A Democrat-controlled House committee passed the amendment seeking to enshrine abortion rights in Virginia's constitution.  Delegate Charniele Herring, who introduced the measure, compared abortion to medical procedures that lawmakers should not influence, saying, "We as politicians have decided we're going to determine how to treat a patient and we're not even in the room with them. We don't do that with cancer." 

Republican House Minority Leader Delegate Todd Gilbert told CBN News the amendment goes too far in a number of ways.

"This has no guardrails whatsoever for the unborn," he said. "It leans completely into the most extreme version that any state is doing on this topic. It goes well beyond Roe versus Wade."

Gilbert explained that Roe versus Wade allowed abortion until about 26 weeks of pregnancy – the proposed amendment to Virginia's constitution goes further than that by allowing abortion up until birth if a doctor says the mother's health is in danger.

"In theory, that could be the abortion doctor who could make the decision," he said, "and not just about the health of the mother. It clearly says the mental health of the mother."

The amendment would also allow for just a single doctor's approval for late-term abortions. Virginia's current abortion law requires three doctors to sign off on abortions in the end stages of pregnancy.

Another sticking point is the amendment's allowance for minors getting secret abortions.

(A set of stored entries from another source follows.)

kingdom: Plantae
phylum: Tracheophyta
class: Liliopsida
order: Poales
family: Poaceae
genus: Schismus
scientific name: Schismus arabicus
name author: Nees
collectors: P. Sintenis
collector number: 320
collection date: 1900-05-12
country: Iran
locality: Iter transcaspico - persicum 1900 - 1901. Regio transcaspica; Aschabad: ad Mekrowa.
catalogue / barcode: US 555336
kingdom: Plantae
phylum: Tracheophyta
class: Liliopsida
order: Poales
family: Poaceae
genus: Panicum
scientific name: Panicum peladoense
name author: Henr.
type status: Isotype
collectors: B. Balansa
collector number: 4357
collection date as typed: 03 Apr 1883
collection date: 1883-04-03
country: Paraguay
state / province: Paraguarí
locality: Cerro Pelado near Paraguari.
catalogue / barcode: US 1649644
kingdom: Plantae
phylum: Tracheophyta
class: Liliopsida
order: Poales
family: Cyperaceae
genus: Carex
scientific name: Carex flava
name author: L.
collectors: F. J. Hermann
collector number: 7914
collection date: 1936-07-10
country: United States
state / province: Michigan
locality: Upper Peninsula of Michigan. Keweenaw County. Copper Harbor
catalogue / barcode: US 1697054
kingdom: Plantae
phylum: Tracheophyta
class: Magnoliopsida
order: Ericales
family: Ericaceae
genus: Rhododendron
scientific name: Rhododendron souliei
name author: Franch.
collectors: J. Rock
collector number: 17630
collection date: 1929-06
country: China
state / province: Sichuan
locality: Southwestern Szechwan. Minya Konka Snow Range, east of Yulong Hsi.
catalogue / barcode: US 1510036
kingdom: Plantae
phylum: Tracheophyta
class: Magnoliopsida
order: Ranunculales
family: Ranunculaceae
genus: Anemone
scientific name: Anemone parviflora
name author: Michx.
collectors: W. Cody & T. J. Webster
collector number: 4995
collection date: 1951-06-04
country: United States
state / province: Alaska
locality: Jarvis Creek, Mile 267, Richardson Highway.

"It's going to eliminate things like parental notification, which may even be more scary than the other things that it does," Gilbert said. "So having children being able to be subjected to this procedure without their parents' involvement, I think it speaks loud and clear to the intentions of Democrats, at least in Virginia."

Virginia's constitutional amendment has a long way to go before it's put to the voters. It must pass in the state legislature twice, with an election in between those votes, when all 100 House seats, as well as governor and lieutenant governor, will be on the ballot.